All I want to do is to construct a matrix $\mathcal{A}$ (refer to bigA2 and bigA3 in the code) whose $i$-th row is $vec(U_1^TA_iU_1)^T$, and $U_1$ is a column-orthogonal matrix with columns being those $r$ eigenvectors corresponding to the $r$ positive eigenvalues of $X_0$. In the code, bigA1=$\mathcal{A_1}$ is the matrix whose $i$-th row is $vec(A_i)^T$. Using facts from Kronecker product, we can also construct the matrix I want by the formula:
$\mathcal{A}=\mathcal{A_1}(U_1^T\otimes U_1^T)^T$
However, the output is
>> [U1_cond,A_cond1,A_cond2,A_cond3]=test(X0,A)
U1_cond =
1.0000
A_cond1 =
5.4172
A_cond2 =
Inf
A_cond3 =
Inf
That means even if the condition numbers $\kappa(U_1^T\otimes U_1^T)=1$ and $\kappa(\mathcal{A_1})=5.4172$, $\kappa(\mathcal{A})=+\infty$, no matter which method I used to obtain it. This contradicts to the fact that condition number is sub-multiplicative.

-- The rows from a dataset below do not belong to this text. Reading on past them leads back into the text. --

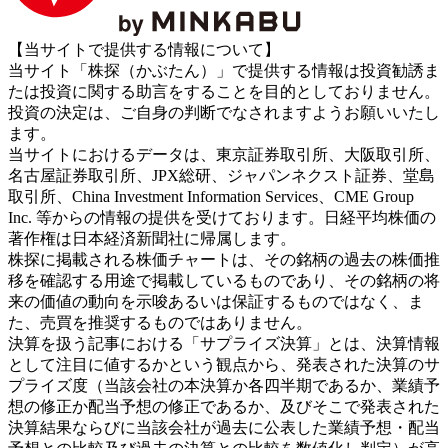
【当サイトで提供する情報について】
当サイト「株探（かぶたん）」で提供する情報は投資勧誘ま
たは投資に関する助言をすることを目的としておりません。
投資の決定は、ご自身の判断でなされますようお願いいたし
ます。
当サイトにおけるデータは、東京証券取引所、大阪取引所、
名古屋証券取引所、JPX総研、ジャパンネクスト証券、堂島
取引所、China Investment Information Services、CME Group
Inc. 等からの情報の提供を受けております。日経平均株価の
著作権は日本経済新聞社に帰属します。
株探に掲載される株価チャートは、その銘柄の過去の株価推
移を確認する用途で掲載しているものであり、その銘柄の将
来の価値の動向を示唆あるいは保証するものではなく、ま
た、売買を推奨するものではありません。
決算を扱う記事における「サプライズ決算」とは、決算情報
として注目に値するかという観点から、発表された決算のサ
プライズ度（当該会社の本決算か各四半期であるか、業績予
想の修正か配当予想の修正であるか、及びそこで発表された
決算結果ならびに当該会社が過去に公表した業績予想・配当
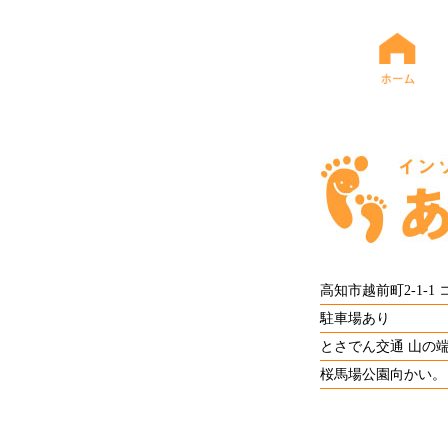
高知市越前町2-1-1
駐車場あり
とさでん交通 山の
桜馬場公園向かい。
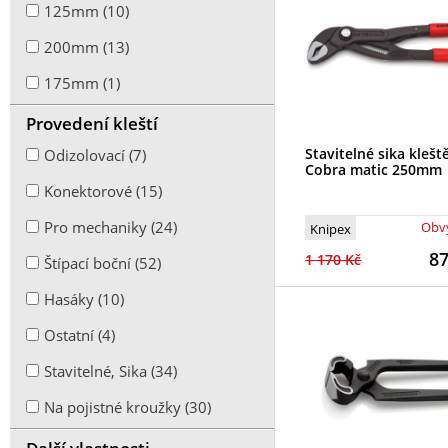
125mm (10)
200mm (13)
175mm (1)
150mm (6)
Provedení kleští
Stavitelné sika klešt
300mm (11)
Odizolovací (7)
Cobra matic 250mm
270mm (1)
Konektorové (15)
560mm (1)
Pro mechaniky (24)
Obvy
Knipex
8
1 170 Kč
100mm (2)
Štípací boční (52)
160mm (14)
Hasáky (10)
170mm (1)
Ostatní (4)
210mm (3)
Stavitelné, Sika (34)
190mm (1)
Na pojistné kroužky (30)
225mm (3)
Štípací čelní (13)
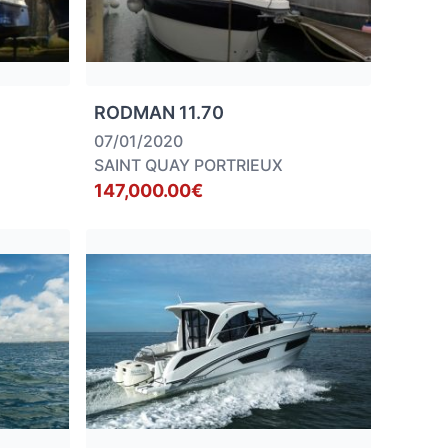
RODMAN 11.70
07/01/2020
SAINT QUAY PORTRIEUX
147,000.00€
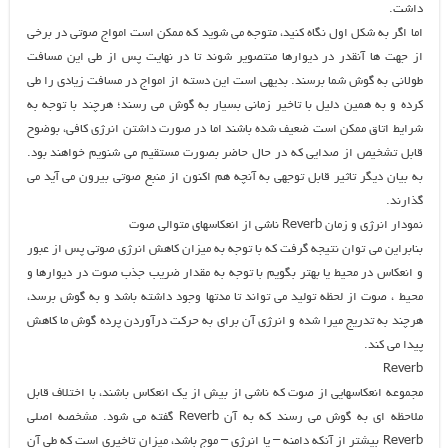
داشت.
اما اگر به شکل اول نگاه کنید، متوجه می شوید که ممکن است امواج صوتی در برخی
از جهت ها آنقدر در دیوارها منتصویر شوند تا در نهایت پس از طی این مسافت
طولانی به گوش شما برسند. بدیهی است این دسته از امواج در مسافت زیادی را طی
کرده و به همین دلیل با تاخیر زمانی بسیار به گوش می رسند؛ هرچند با توجه به
شرایط اتاق ممکن است ضعیف شده باشند اما در صورت داشتن انرژی کافی، بوضوح
قابل تشخیص از صدایی که در حال حاضر بصورت مستقیم می شنویم خواهند بود.
به بیان دیگر تاثیر قابل توجهی به آنچه هم اکنون از منبع صوتی بیرون می آید می
گذارند.
نمودار انرژی و زمان Reverb ناشی از انعکاسهای متوالی صوت
بنابراین می توان نتیجه گرفت که با توجه به میزان کاهش انرژی صوتی پس از عبور
و انعکاس در محیط یا بهتر بگویم با توجه به مقدار ضریب جذب صوت در دیوارها و
محیط ، صوت از لحظه تولید می تواند تا مدتها وجود داشته باشد و به گوش برسد،
هرچند به تدریج میرا شده و انرژی آن برای به حرکت درآوردن پرده گوش ما کاهش
پیدا می کند.
Reverb
مجموعه انعکاسهایی از صوت که ناشی از بیش از یک انعکاس باشند، با اختلاف قابل
ملاحظه ای به گوش می رسند که به آن Reverb گفته می شود. مشخصه اصلی
Reverb بیشتر از آنکه دامنه – یا انرژی – موج باشد، میزان تاخیری است که طی آن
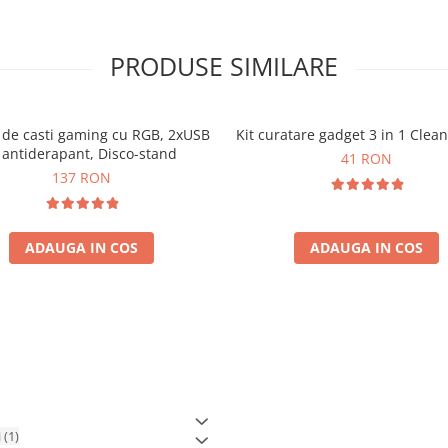
PRODUSE SIMILARE
 de casti gaming cu RGB, 2xUSB
Kit curatare gadget 3 in 1 Clea
i antiderapant, Disco-stand
41 RON
137 RON
ADAUGA IN COS
ADAUGA IN COS
i
(1)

Can anyone please explain this to me? Whether it's the problem of the code or some other maths problem? Thanks in advance for any possible answer.
The code I used to implement my idea:
function [U1_cond,A_cond1,A_cond2,A_cond3]=test(X0,A)
bigA1=[];
for i=1:size(A,1)
bigA1=[bigA1;A{i}(:)'];
end
A_cond1=cond(bigA1);
[U, D]=eig(X0);
r=sum(diag(D)>10^(-12));
[D, order]=sort(diag(D),'descend');
U=U(:,order);
U1=U(:,1:r);
U1_cond=cond(kron(U1',U1'));
bigA2=(kron(U1',U1')*bigA1')';
A_cond2=cond(bigA2);
if (r<size(U,2))
U2=U(:,r+1:size(U,2));
else U2=[];
end
D=diag(D);
X0=D(1:r,1:r);
for i=1:size(A,1)
A{i}=U1'*A{i}*U1;
end
bigA3=[];
for i=1:size(A,1)
bigA3=[bigA3;A{i}(:)'];
end
A_cond3=cond(bigA3);
where the inputs A is a cell $\{A_i\}$ of matrices and $X_0$ is a matrix.
If you need the input data, please let me know.